A Closed Circuit Television (CCTV) is a form of electronic video magnification. This form of magnification has radically changed low vision rehabilitation by maximizing what a visually impaired patient can do. By the use of a camera mounted above the viewed material, a television monitor projects the image and enlarges the image of the print. This is the easiest low vision aid for patients who need 3 x magnification. It is a very useful tool, because it builds confidence with patients who have suffered once before with low vision aids. The magnifier itself can enlarge the image 75x magnification. This tool has been perfect for working distance tasks, such as working on papers, cutting nails, and reading the cookbook. The use of this tool is universal when it comes to magnification settings and to adjust all of the paitent’s low vision needs.

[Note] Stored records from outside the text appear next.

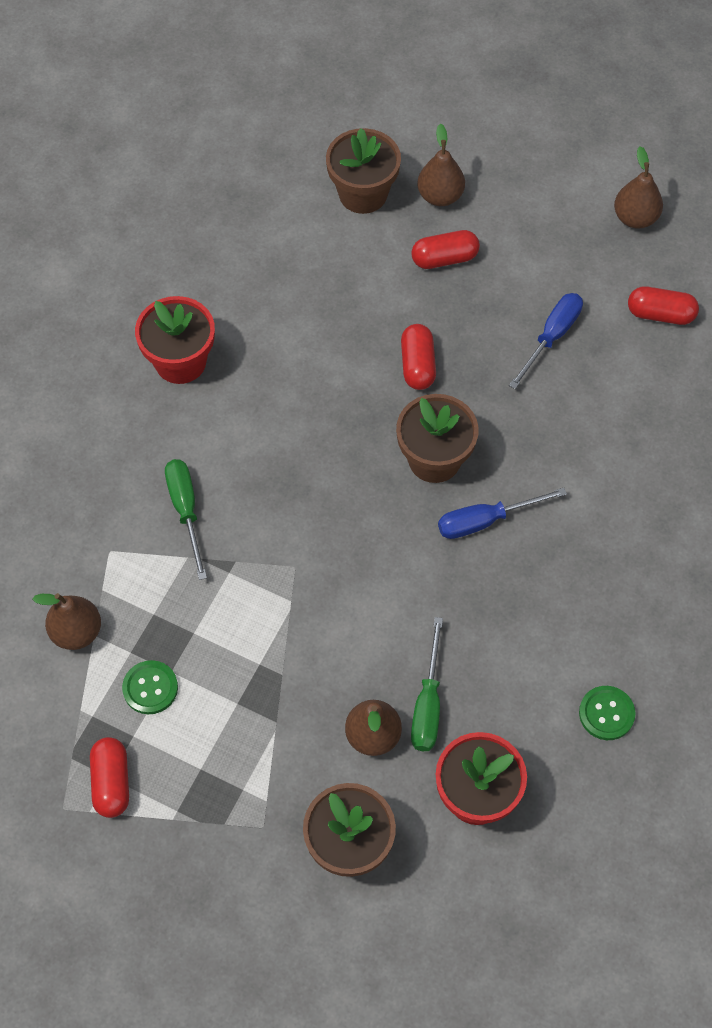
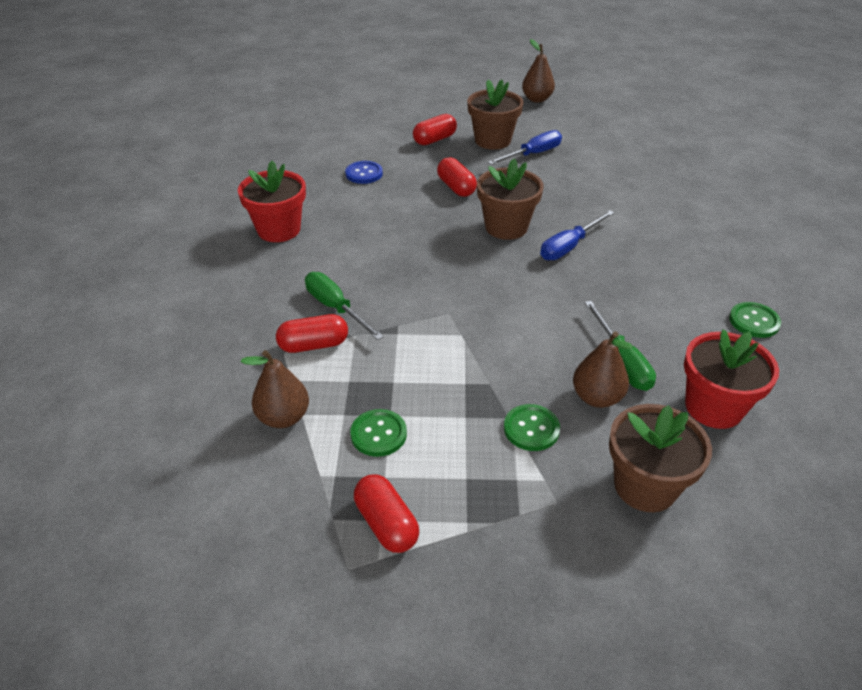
camera: 25 degrees left, 20 degrees down
(288, 743) = (531, 429): none -> green button
(322, 295) = (364, 174): none -> blue button
(363, 194) = (359, 127): brown flower pot -> brown flower pot (492, 140)
(440, 196) = (410, 117): brown pear -> none
(551, 337) = (533, 154): blue screwdriver -> blue screwdriver turned 45 degrees clockwise
(660, 314) = (589, 130): red capsule -> red capsule (314, 345)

One way a person with low vision can see at a distance is to mount a telescope on a pair of suitable eyewear. This involves taking a pair of eyeglasses and mounting a device onto the frame, taking advantage of any vision that the person has to see at a distance and giving the ability to magnify the field of view. One of the most well-known of these types of devices is the bioptic system, which in turn has allowed those who have had low vision to actually drive. These devices have been pioneered and made legal for persons deemed unable to drive, to once again sit behind a steering wheel. This feat could not have been possible without the development of the bioptic system by Dr. William Feinbloom, the father of low vision care in the United States.
Dr. Feinbloom established the first the first low vision rehabilitation center. After having a rich background in the field of optometry while being in his father’s clinic, he became an OD and started a clinic in Bufalo, NY. One day he had a low vision patient, and was frustrated that he could not help this patient see. He then started developing a telescope, designed like a telescope similar to what astronomers used to view the stars. This telescope was small enough that he was able to mount the device onto a pair of frames and have 3 x magnification. After helping a total of 500 patients with low vision, and reporting on his findings, he became the leading expert of the field, getting a degree in physiological optics, and began developing many more low vision aids.
This use of the bioptic system has allowed many to get behind the wheel of a car. For those who were told they could not drive with their current eye condition, this gave many people a phenomenal opportunity to once again regain control of their lives by being able to drive. The first person to get fully licensed to drive with the use of bioptic system is Dennis Kelleher, a patient who was struck by albinism, that resulted in some visual loss. Kelleher was a leading advocate, demonstrating that a person who has been struck with low vision can actually drive.
The field of low vision is still expanding in its use in the real world, because each patient will be faced with several different types of visual loss. But it is the understanding of a persons’ visual need, restrictions to their vision, and the way they interact with the world are all factors that will determine the success of the person with low vision.